Saya cari sudut pandang yang autentik dari saya. Sehingga, meski menghidangkan satu tulisan dengan tema yang sama dengan orang lain, saya mampu membumbui tulisan dengan kekhasan bahasa dan alur pikir saya.
Setia duduk
Seperti seorang mahasiswa yang tengah menyusun skripsi, saya harus setia duduk. Bagi saya, duduk bukan sekadar duduk di atas kursi. Tetapi, menahan godaan untuk melakukan hal lain saat membaca dan menulis.
Termasuklah di dalamnya godaan untuk mengantuk, melantur, membuka media sosial, dan sebagainya. Paling parah adalah godaan untuk bermalas ria.
Dengan setia duduk, saya juga terbantu untuk mencermati pelbagai hal yang kurang dalam tulisan; apakah sudah melebar atau masih dangkal atau amburadul atau sudah OK.
Dalam kertas sele-sele, saya pasti akan mencatat banyak hal demi memperbaiki, memperdalam, dan memperindah isi tulisan.
Sekali sudah punya komitmen untuk menulis, saya akan berusaha dengan sungguh-sungguh setia. Sedangkan dengan setia saja, belum tentu tulisan yang dihasilkan bagus. Apalagi, jika tidak.
Memberi yang terbaik
Saya sungguh menikmati proses. Dan, saya coba tekun dengan proses itu. Sehingga, kelak hasil dari proses itu baik dan menggembirakan.

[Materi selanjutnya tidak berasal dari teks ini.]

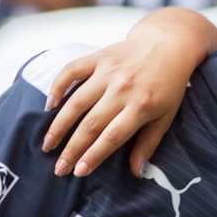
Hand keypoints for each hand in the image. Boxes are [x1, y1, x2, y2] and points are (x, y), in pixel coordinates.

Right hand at [42, 7, 216, 176]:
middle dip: (72, 149)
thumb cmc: (169, 85)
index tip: (79, 172)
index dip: (94, 155)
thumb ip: (149, 144)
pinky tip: (48, 106)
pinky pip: (72, 71)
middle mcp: (123, 89)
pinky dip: (57, 86)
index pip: (112, 137)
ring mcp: (109, 71)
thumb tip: (136, 172)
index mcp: (142, 106)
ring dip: (59, 125)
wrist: (169, 43)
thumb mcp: (167, 116)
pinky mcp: (99, 57)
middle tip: (59, 169)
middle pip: (91, 124)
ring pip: (77, 102)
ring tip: (47, 145)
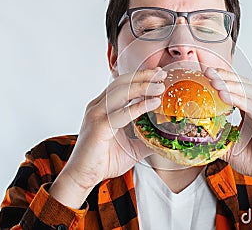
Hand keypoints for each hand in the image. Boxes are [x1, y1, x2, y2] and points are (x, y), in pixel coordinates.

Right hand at [49, 68, 165, 207]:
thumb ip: (147, 138)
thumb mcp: (132, 147)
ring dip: (143, 87)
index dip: (139, 77)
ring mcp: (96, 115)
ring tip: (160, 87)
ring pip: (121, 93)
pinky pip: (122, 113)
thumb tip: (167, 137)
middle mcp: (97, 107)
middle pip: (122, 83)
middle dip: (143, 77)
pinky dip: (138, 107)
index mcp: (102, 107)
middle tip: (161, 74)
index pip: (122, 85)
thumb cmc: (105, 161)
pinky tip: (152, 103)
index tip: (158, 74)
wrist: (84, 177)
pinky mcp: (98, 127)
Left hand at [205, 67, 251, 207]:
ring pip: (250, 94)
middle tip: (208, 72)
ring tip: (214, 81)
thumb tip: (197, 134)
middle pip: (245, 86)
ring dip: (230, 86)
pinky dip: (239, 100)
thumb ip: (217, 137)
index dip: (225, 79)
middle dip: (226, 77)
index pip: (240, 89)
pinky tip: (224, 96)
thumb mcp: (230, 146)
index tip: (207, 74)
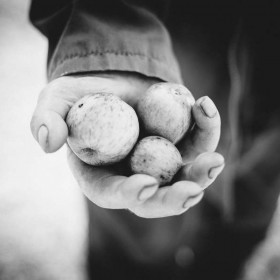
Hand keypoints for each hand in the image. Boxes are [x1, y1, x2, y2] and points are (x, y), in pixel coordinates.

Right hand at [30, 72, 223, 217]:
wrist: (112, 76)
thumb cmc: (82, 93)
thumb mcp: (56, 100)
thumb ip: (46, 119)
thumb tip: (48, 142)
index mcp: (103, 174)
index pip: (114, 193)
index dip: (128, 194)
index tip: (144, 186)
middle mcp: (135, 173)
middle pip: (156, 196)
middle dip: (173, 199)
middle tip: (191, 192)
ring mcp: (161, 160)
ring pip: (184, 175)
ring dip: (202, 173)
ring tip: (214, 160)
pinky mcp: (181, 141)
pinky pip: (198, 141)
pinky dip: (206, 127)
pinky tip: (204, 105)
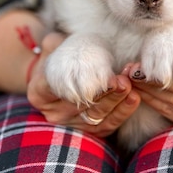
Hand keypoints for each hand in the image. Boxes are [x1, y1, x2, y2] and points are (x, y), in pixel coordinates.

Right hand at [26, 32, 140, 136]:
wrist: (71, 70)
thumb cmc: (64, 55)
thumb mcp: (56, 46)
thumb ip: (55, 44)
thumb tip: (54, 41)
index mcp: (39, 92)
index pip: (60, 89)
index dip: (80, 82)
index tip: (97, 75)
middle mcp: (53, 113)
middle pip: (81, 105)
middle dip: (104, 93)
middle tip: (119, 80)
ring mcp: (72, 125)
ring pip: (97, 116)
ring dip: (116, 101)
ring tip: (128, 85)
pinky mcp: (92, 131)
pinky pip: (109, 124)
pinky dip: (123, 111)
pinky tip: (133, 97)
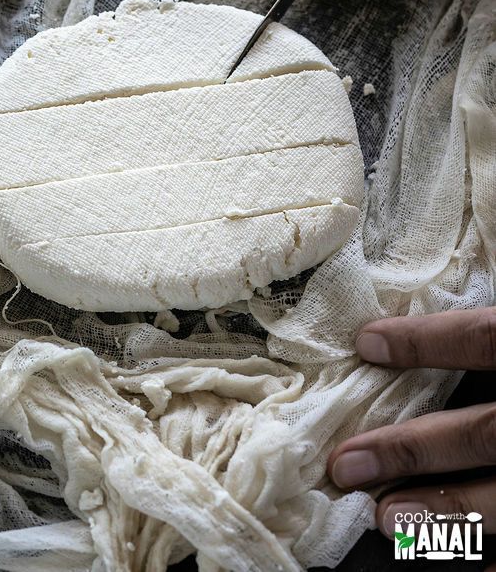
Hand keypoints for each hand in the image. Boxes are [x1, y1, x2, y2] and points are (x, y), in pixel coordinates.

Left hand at [327, 308, 495, 538]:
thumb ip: (489, 312)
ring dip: (445, 509)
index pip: (482, 338)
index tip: (364, 343)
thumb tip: (433, 282)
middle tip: (346, 464)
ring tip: (387, 518)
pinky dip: (490, 552)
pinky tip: (451, 557)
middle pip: (483, 433)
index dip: (426, 341)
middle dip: (412, 449)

Bukan hanya saya, tetapi hasil dari proses sungguh menggembirakan bagi banyak orang, terutama pembaca tulisan. Saya ingin, setelah membaca tulisan hasil anggitan saya, orang mengerti alur pikiran, apa yang tengah saya hidangkan, nilai apa dalam tulisan itu, terlebih orang mengenal siapa saya.

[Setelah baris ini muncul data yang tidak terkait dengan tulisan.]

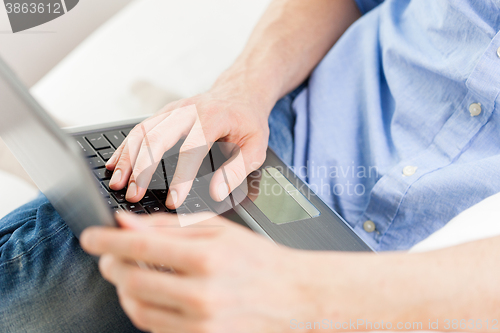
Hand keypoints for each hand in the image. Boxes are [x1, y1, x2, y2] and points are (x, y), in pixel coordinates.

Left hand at [80, 213, 327, 332]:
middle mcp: (202, 294)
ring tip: (130, 275)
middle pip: (131, 281)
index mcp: (207, 258)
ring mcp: (201, 324)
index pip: (140, 247)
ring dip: (124, 289)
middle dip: (111, 265)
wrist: (295, 298)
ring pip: (138, 310)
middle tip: (110, 256)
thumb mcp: (219, 230)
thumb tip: (127, 221)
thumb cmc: (259, 260)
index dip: (107, 240)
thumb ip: (169, 225)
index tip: (90, 237)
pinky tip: (151, 294)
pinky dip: (144, 309)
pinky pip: (156, 328)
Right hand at [105, 80, 274, 209]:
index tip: (174, 200)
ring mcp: (174, 110)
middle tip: (134, 194)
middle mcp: (189, 110)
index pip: (192, 149)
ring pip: (142, 132)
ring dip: (127, 158)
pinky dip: (125, 147)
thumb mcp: (255, 147)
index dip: (181, 177)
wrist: (241, 91)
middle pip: (157, 137)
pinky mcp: (165, 113)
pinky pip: (140, 129)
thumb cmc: (248, 121)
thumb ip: (237, 170)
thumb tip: (217, 193)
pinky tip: (115, 164)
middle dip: (142, 168)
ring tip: (118, 183)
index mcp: (213, 118)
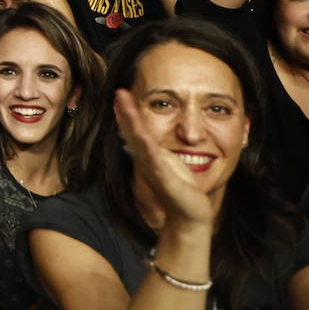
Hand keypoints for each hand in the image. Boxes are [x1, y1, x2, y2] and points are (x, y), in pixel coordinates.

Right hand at [115, 89, 214, 226]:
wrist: (190, 216)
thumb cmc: (181, 189)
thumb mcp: (168, 162)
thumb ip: (154, 149)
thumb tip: (140, 137)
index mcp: (149, 155)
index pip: (135, 130)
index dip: (127, 113)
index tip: (121, 95)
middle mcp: (147, 161)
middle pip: (132, 132)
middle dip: (125, 112)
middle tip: (119, 93)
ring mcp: (154, 169)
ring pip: (140, 142)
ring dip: (131, 122)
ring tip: (125, 104)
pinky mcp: (165, 180)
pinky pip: (154, 161)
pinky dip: (146, 147)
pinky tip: (141, 136)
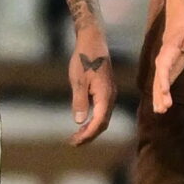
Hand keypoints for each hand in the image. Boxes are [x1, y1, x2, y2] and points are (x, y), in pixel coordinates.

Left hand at [68, 25, 114, 145]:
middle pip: (103, 123)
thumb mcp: (78, 80)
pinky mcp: (106, 90)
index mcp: (105, 96)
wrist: (93, 41)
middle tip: (73, 143)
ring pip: (103, 117)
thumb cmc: (84, 59)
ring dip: (91, 128)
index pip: (98, 122)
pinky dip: (93, 119)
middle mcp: (110, 97)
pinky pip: (102, 110)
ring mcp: (110, 94)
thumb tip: (79, 122)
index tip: (74, 142)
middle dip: (89, 135)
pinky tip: (83, 121)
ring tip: (77, 136)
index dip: (87, 135)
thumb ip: (79, 101)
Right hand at [153, 17, 183, 112]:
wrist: (177, 32)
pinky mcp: (165, 75)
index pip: (163, 66)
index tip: (164, 90)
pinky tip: (160, 109)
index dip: (162, 78)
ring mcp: (162, 69)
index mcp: (168, 52)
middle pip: (159, 79)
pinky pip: (160, 87)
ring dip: (158, 99)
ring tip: (160, 112)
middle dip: (160, 93)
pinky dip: (159, 98)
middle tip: (164, 107)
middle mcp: (162, 62)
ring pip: (157, 85)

Untuk itu, saya berusaha menghidangkan/memberikan hal yang terbaik. Maka, membaca saja belum cukup menjadi modal dalam menulis. Beberapa hal di atas menjadi pendukung, namun penting.Â
Menulis, meski sepele, harus dilakukan dengan totalitas diri; pikiran, rasa, dan kepastian. Sebab saya yakin, lewat tulisan, diri hadir dan orang akan dengan mudah melihat kualifikasi diri kita lewat apa yang saya tulis.